= Case stated =

Legal procedure

In law, a case stated is a procedure by which a court or tribunal can ask another court for its opinion on a point of law. There are two kinds: consultative case stated and appeal by way of case stated. A consultative case stated is made at the discretion of a judge before he or she determines the case before the court. An appeal by way of case stated is made at the request of a party to the proceedings to the judge after the conclusion of a case.

On the hearing of a case stated, the higher court is restricted to consideration of the law alone and is required to accept the statement of facts submitted to it by the lower court.

If the application is granted, the matter is referred to the higher court. This usually takes the form "were we/was I correct to ..." and then the specified aspect of law to which the appeal relates. If the application to state a case is refused, the applicant may be able to seek redress by judicial review. The higher court will determine whether or not the law was correctly applied. If the appeal is upheld, the higher court will refer the case back to the referring court with directions to correct its decision. Otherwise, the appeal would be dismissed.

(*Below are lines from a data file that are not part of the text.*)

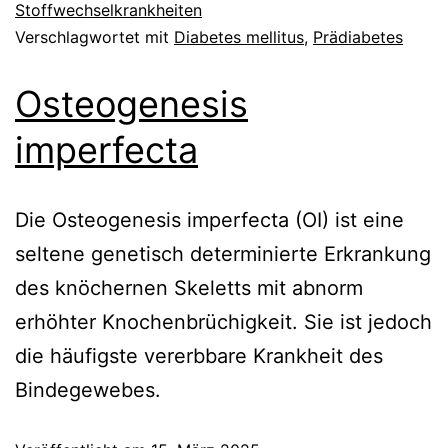
Stoffwechselkrankheiten
Verschlagwortet mit
Diabetes mellitus
,
Prädiabetes
Osteogenesis
imperfecta
Die Osteogenesis imperfecta (OI) ist eine
seltene genetisch determinierte Erkrankung
des knöchernen Skeletts mit abnorm
erhöhter Knochenbrüchigkeit. Sie ist jedoch
die häufigste vererbbare Krankheit des
Bindegewebes.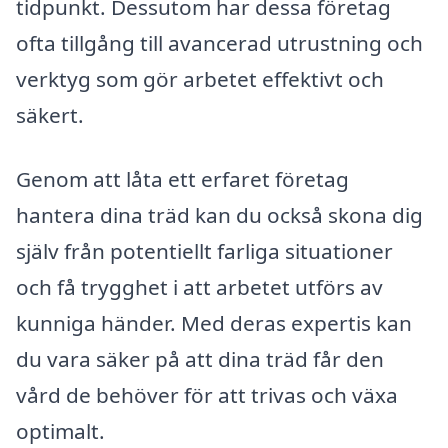
tidpunkt. Dessutom har dessa företag
ofta tillgång till avancerad utrustning och
verktyg som gör arbetet effektivt och
säkert.
Genom att låta ett erfaret företag
hantera dina träd kan du också skona dig
själv från potentiellt farliga situationer
och få trygghet i att arbetet utförs av
kunniga händer. Med deras expertis kan
du vara säker på att dina träd får den
vård de behöver för att trivas och växa
optimalt.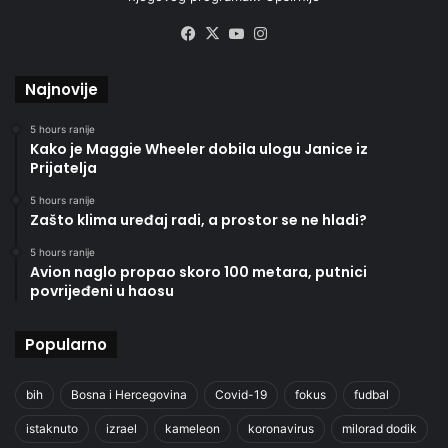
Facebook
X
YouTube
Instagram
Najnovije
5 hours ranije
Kako je Maggie Wheeler dobila ulogu Janice iz
Prijatelja
5 hours ranije
Zašto klima uređaj radi, a prostor se ne hladi?
5 hours ranije
Avion naglo propao skoro 100 metara, putnici
povrijeđeni u haosu
Popularno
bih
Bosna i Hercegovina
Covid-19
fokus
fudbal
istaknuto
izrael
kameleon
koronavirus
milorad dodik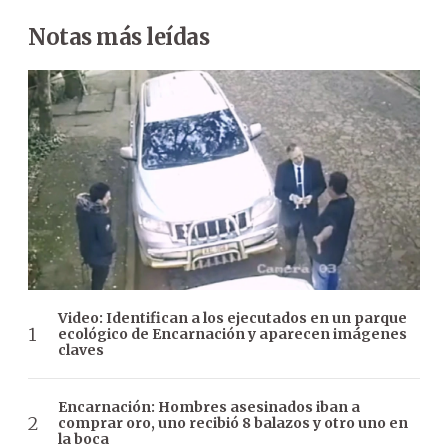
Notas más leídas
Video: Identifican a los ejecutados en un parque
ecológico de Encarnación y aparecen imágenes
claves
Encarnación: Hombres asesinados iban a
comprar oro, uno recibió 8 balazos y otro uno en
la boca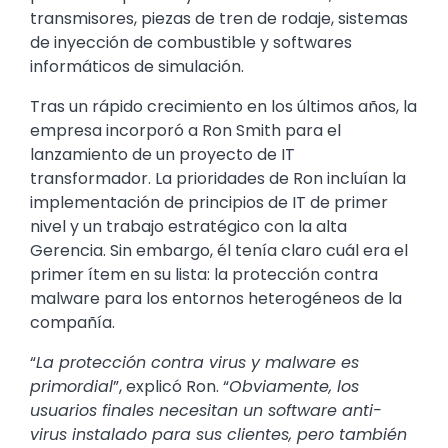
transmisores, piezas de tren de rodaje, sistemas
de inyección de combustible y softwares
informáticos de simulación.
Tras un rápido crecimiento en los últimos años, la
empresa incorporó a Ron Smith para el
lanzamiento de un proyecto de IT
transformador. La prioridades de Ron incluían la
implementación de principios de IT de primer
nivel y un trabajo estratégico con la alta
Gerencia. Sin embargo, él tenía claro cuál era el
primer ítem en su lista: la protección contra
malware para los entornos heterogéneos de la
compañía.
“
La protección contra virus y malware es
primordial
”, explicó Ron. “
Obviamente, los
usuarios finales necesitan un software anti-
virus instalado para sus clientes, pero también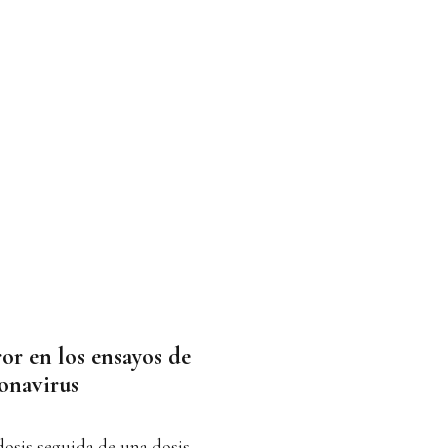
or en los ensayos de
ronavirus
osis seguida de una dosis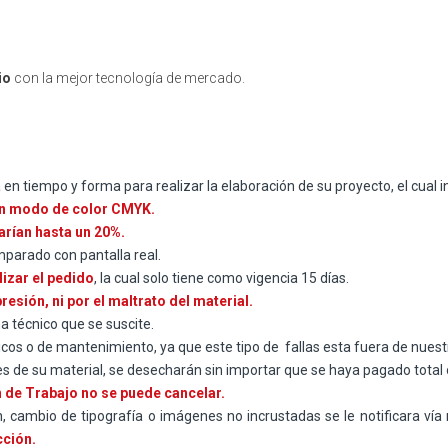
io
con la mejor tecnología de mercado.
n tiempo y forma para realizar la elaboración de su proyecto, el cual in
n modo de color CMYK.
arían hasta un 20%.
parado con pantalla real.
lizar el pedido
, la cual solo tiene como vigencia 15 días.
sión, ni por el maltrato del material.
a técnico que se suscite.
cos o de mantenimiento, ya que este tipo de fallas esta fuera de nuest
de su material, se desecharán sin importar que se haya pagado total 
 de Trabajo no se puede cancelar.
, cambio de tipografía o imágenes no incrustadas se le notificara vía 
cción.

== In England and Wales ==
In criminal cases in England and Wales, appeal by way of case stated allows both defendants and prosecutors in cases before the magistrates' court to appeal decisions if they are "wrong in law" or "in excess of jurisdiction". Such appeals go to a Divisional Court of the King's Bench Division of the High Court of Justice.

== See also ==

- Certified question, a similar process to consultative case stated in American law.
- Preliminary reference, a similar procedure in which courts and tribunals in member states of the European Union may make questions of law to the European Court of Justice for determination.